- _PROBLEMAS PARA RESOLVER_:
1 > Segundo a crítica sobre Trair e Coçar É Só Começar, quem escreveu a peça que o filme adapta?
2 > Devolva, sem nenhuma alteração, a parte da crítica sobre Trair e Coçar É Só Começar que começa em "Para dar alguma" e vai até "esperneando das situações.".
3 > Leve adiante a crítica sobre Trair e Coçar É Só Começar a partir do ponto em que ela para.
─── TRECHO SELECIONADO
Trair e Coçar É Só Começar,
de Moacyr Góes (Brasil, 2006)
por Cléber Eduardo

Retrocesso estético

Logo nos primeiros minutos, Trair e Coçar é Só Começar já se esgota. Adaptação da peça de enorme sucesso de Marcos Caruso e Jandira Ferrari, a comédia produzida por Diler Trindade, depois de apresentar suas cartas, apenas repete o mesmo jogo: planos médios e planos próximos, intercalados sem medo da tosquidão, aprisionam a imagem em uma “cela” – como se a mise-en-scène estivesse algemada na solitária. Uma sucessão de acontecimentos e imprevistos, à moda dos vaudevilles, telegrafa seus próximos passos, explicitando o artifício de compartimentar o desfecho da narrativa em um espaço para onde tudo converge (no caso, um apartamento – como em A Partilha, de Daniel Filho, e Sexo, Amor e Traição, de Jorge Fernando). Tudo está dado logo de cara, e será repetido ao longo do filme. Mais do que nenhuma preocupação com a linguagem na qual se trabalha, o filme demonstra não ter nenhum desejo por ela – independentemente dela estar a serviço de um material empenhado em atrair centenas, milhares ou milhões de espectadores.

Para dar alguma vida a essa ausência de estilo (ou a esse estilo 3x4) com cenário de SBT, a montagem instala um ritmo ligeiro, optando por resolver seqüências simples com uma variedade de planos, com o corte sempre pautado pelo texto, sempre endereçado ao rosto do ator. Em nome de um cinema supostamente popular, joga-se qualquer noção de rigor na lixeira e, para plantar bananeira para o público, recorre-se a um humor regido por caretas, alterações de vozes e de sotaques, diálogos quase berrados, setas indicativas sobre o caráter cômico das situações, com os atores levantando cartazes para nos lembrar do registro de humor em cena. Em vez da graça produzida pelas situações, por uma performance interpretativa ou por um achado verbal, temos somente a força constrangedora em direção à graça, que parece estar sendo extraída esperneando das situações.
──────
─── DADOS PARA ANÁLISE
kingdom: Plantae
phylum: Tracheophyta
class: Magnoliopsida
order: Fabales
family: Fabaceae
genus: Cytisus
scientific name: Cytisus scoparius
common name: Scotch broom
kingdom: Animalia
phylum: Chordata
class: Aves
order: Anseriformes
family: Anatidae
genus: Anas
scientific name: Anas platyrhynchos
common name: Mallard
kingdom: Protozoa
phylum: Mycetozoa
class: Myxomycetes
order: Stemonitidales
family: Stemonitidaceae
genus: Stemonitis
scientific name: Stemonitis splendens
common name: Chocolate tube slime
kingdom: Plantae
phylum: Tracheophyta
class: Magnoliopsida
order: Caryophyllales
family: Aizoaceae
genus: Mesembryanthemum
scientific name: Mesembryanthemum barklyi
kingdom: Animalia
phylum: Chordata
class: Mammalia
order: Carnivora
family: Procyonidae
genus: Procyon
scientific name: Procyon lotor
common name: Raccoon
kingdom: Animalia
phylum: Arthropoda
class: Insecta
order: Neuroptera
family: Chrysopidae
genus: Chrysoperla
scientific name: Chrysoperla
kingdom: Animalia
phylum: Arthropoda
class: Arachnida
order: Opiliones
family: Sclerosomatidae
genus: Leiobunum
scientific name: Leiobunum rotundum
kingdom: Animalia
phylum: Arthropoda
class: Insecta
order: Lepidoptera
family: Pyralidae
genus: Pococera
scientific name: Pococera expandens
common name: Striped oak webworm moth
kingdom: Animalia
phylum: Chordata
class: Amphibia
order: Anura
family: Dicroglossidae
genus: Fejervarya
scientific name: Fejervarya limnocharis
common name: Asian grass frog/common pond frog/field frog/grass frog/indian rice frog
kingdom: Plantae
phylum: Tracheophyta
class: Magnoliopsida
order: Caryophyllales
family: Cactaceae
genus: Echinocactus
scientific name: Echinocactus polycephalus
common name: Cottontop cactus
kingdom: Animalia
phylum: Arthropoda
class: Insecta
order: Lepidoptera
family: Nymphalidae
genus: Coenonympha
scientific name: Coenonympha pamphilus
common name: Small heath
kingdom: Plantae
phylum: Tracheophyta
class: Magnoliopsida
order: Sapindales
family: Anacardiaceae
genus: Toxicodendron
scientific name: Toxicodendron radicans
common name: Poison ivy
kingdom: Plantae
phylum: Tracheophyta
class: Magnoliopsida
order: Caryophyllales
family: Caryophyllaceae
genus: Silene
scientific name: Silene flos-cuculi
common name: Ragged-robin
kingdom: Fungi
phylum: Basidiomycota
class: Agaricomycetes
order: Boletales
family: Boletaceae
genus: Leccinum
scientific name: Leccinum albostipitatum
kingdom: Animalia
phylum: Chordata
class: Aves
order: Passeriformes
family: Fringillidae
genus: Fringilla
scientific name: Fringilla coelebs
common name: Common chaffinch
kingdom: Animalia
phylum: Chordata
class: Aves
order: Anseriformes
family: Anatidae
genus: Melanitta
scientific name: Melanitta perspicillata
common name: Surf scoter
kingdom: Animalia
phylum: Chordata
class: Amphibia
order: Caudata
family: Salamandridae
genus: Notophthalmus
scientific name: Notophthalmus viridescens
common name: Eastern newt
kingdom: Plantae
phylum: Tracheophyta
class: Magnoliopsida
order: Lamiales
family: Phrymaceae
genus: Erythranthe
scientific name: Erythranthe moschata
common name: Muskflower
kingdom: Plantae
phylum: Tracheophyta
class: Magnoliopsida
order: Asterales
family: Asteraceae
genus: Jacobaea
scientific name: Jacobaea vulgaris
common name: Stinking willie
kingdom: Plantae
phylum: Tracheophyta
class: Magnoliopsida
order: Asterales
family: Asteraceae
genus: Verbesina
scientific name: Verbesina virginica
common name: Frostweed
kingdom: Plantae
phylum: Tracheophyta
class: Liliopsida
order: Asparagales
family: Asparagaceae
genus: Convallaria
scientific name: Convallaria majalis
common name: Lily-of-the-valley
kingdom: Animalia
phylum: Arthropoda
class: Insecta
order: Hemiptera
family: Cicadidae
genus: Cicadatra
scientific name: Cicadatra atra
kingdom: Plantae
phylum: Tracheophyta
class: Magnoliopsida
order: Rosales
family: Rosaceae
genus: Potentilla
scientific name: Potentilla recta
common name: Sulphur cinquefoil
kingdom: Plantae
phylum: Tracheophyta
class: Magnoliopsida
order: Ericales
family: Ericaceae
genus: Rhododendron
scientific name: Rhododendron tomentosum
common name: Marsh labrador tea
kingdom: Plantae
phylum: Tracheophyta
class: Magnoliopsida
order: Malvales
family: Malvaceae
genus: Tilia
──────
- _RESULTADOS DO EXERCÍCIO_:
1 > Marcos Caruso e Jandira Ferrari.

2 >
Para dar alguma vida a essa ausência de estilo (ou a esse estilo 3x4) com cenário de SBT, a montagem instala um ritmo ligeiro, optando por resolver seqüências simples com uma variedade de planos, com o corte sempre pautado pelo texto, sempre endereçado ao rosto do ator. Em nome de um cinema supostamente popular, joga-se qualquer noção de rigor na lixeira e, para plantar bananeira para o público, recorre-se a um humor regido por caretas, alterações de vozes e de sotaques, diálogos quase berrados, setas indicativas sobre o caráter cômico das situações, com os atores levantando cartazes para nos lembrar do registro de humor em cena. Em vez da graça produzida pelas situações, por uma performance interpretativa ou por um achado verbal, temos somente a força constrangedora em direção à graça, que parece estar sendo extraída esperneando das situações.

3 >
Com todo o respeito, diante de uma sucessão de imagens como as apresentadas, é preciso salientar que, em Trair e Coçar, o joguinho é sem vergonha sim. Em nome de manter o sucesso da peça no filme-franquia, comete-se um atentado contra o cinema, repetindo, de certa maneira, a operação recorta e cola do Irma Vap, de Carla Camurati, com resultado igualmente prodigioso em nos fazer coçar os olhos, afetados pela infecção estética – que tem se mostrado contagiosa. Essa deixa de ser uma peculiaridade singular de Trair e Coçar para se tornar um sintoma das comédias brasileiras nos últimos anos. A quantidade crescente de matéria-prima teatral nas experiências com humor tem acenado para um retrocesso estético, com a superfície da tela desperdiçada pela ausência de imaginação cênica e pela falta de vergonha no tratamento do cinema. Nada contra derivados de teatro, mas eles reivindicam uma adaptação do material, não apenas reprodução. O cinema parece não ter saído da chanchada dos anos 40 nessas imagens teleteatralizadas. Diante da dimensão da tela, colocar a câmera nos lugares onde ela é colocada, enquadrando da cintura ou do pescoço para cinema, tem ares de terrorismo reacionário contra a linguagem. Seria mais ou menos como escrever um livro com apenas um quarto das letras do alfabeto.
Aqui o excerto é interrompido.